The Reverend Dr. Wallace Buttrick played diverse roles within the Rockefeller philanthropic world. Born in Potsdam, New York on October 23, 1853, Buttrick worked as a railway mail clerk earning money to attend the Rochester Theological Seminary from which he graduated in 1883. He then served as a minister at the First Baptist Church in New Haven, Connecticut, later moving on to posts in St. Paul, Minnesota, and Albany, New York.
Buttrick’s association with Rockefeller philanthropy began in 1903, when he was chosen to be the first Secretary and Executive Officer of the General Education Board (GEB), becoming president in 1917. In this position Buttrick led the GEB in a variety of successful campaigns, including the improvement of African-American education and the development of secondary schools in the Southern states. Buttrick also played a pivotal role in the campaign against hookworm in the American South and in agricultural reform. Buttrick spent 23 years with the GEB; his tenure saw substantial growth for the organization and new efforts to provide funding for colleges and universities throughout the United States.
In addition to his roles with the GEB, Buttrick became the first director of the newly formed China Medical Board (CMB) in 1914, an organization devoted to modernizing the Chinese medical system. He also served as a Trustee of the RF and was a member of the International Education Board (IEB), created in 1923. Wallace Buttrick died of a stroke at the Johns Hopkins Hospital in Baltimore in 1926, at the age of 72.
The papers of Wallace Buttrick were donated to the Rockefeller Foundation Archives in 1967, and they may be consulted by researchers at the Rockefeller Archive Center (RAC).

» **Supplied information**:

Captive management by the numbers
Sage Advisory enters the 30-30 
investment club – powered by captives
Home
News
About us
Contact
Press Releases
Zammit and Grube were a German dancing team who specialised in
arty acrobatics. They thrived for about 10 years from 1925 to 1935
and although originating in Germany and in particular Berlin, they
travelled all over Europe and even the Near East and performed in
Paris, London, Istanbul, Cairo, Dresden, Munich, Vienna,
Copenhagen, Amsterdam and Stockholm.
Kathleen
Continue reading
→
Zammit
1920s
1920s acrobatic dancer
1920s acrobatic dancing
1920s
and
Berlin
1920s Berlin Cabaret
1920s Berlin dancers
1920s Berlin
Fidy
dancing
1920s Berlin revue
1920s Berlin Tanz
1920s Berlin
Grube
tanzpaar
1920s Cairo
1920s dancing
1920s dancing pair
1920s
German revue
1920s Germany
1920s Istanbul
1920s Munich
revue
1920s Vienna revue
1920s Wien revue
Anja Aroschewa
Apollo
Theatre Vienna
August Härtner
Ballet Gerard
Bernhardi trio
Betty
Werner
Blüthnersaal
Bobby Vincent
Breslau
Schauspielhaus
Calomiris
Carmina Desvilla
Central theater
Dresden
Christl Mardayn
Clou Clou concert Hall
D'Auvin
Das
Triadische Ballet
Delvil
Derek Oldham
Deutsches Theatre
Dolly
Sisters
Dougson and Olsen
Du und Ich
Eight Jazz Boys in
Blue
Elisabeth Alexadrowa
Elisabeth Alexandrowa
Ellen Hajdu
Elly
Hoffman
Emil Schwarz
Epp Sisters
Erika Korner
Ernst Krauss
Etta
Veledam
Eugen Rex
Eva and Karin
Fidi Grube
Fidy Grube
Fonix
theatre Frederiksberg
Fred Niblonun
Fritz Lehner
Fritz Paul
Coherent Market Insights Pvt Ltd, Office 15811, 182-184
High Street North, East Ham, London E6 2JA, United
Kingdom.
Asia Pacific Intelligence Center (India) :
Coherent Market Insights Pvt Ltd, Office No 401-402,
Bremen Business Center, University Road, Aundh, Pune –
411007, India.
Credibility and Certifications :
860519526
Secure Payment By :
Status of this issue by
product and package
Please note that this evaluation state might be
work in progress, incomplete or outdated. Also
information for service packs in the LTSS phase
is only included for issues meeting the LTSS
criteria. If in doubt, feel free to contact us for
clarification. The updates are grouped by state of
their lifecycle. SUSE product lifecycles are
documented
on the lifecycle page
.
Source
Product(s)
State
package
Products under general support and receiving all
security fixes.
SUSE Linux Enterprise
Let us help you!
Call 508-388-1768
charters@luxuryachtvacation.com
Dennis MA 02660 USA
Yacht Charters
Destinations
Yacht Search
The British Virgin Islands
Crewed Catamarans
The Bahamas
* * *
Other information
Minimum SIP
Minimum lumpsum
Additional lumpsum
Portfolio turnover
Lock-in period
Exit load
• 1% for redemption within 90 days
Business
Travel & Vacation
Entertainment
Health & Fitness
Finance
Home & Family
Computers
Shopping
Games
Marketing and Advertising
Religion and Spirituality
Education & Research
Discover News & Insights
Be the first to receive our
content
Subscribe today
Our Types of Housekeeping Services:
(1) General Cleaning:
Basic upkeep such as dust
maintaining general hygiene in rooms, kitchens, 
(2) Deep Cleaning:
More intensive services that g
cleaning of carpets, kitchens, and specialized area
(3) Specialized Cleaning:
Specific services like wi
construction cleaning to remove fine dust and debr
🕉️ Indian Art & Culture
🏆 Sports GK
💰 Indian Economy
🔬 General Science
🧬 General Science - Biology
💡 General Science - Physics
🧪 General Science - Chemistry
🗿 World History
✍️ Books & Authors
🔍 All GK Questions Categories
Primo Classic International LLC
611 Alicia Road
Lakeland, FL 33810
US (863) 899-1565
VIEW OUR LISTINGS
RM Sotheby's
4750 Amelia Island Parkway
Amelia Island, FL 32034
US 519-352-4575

» **Tasks to perform**:
[A] Please rewrite the Buttrick biography from "Buttrick’s association with" to "the United States.", swapping "campaigns" for "initiatives".
[B] State whether each statement agrees with the Buttrick biography, answering yes or no and quoting the deciding words: (i) Buttrick graduated from the Rochester Theological Seminary in 1883. (ii) Buttrick became president of the General Education Board in 1903. (iii) Buttrick's papers were donated to the Rockefeller Foundation Archives in 1967.

» **Results of the exercise**:
[A]
Buttrick’s association with Rockefeller philanthropy began in 1903, when he was chosen to be the first Secretary and Executive Officer of the General Education Board (GEB), becoming president in 1917. In this position Buttrick led the GEB in a variety of successful initiatives, including the improvement of African-American education and the development of secondary schools in the Southern states. Buttrick also played a pivotal role in the campaign against hookworm in the American South and in agricultural reform. Buttrick spent 23 years with the GEB; his tenure saw substantial growth for the organization and new efforts to provide funding for colleges and universities throughout the United States.

[B]
(i) Yes: "attend the Rochester Theological Seminary from which he graduated in 1883"
(ii) No: "chosen to be the first Secretary and Executive Officer of the General Education Board (GEB), becoming president in 1917"
(iii) Yes: "The papers of Wallace Buttrick were donated to the Rockefeller Foundation Archives in 1967"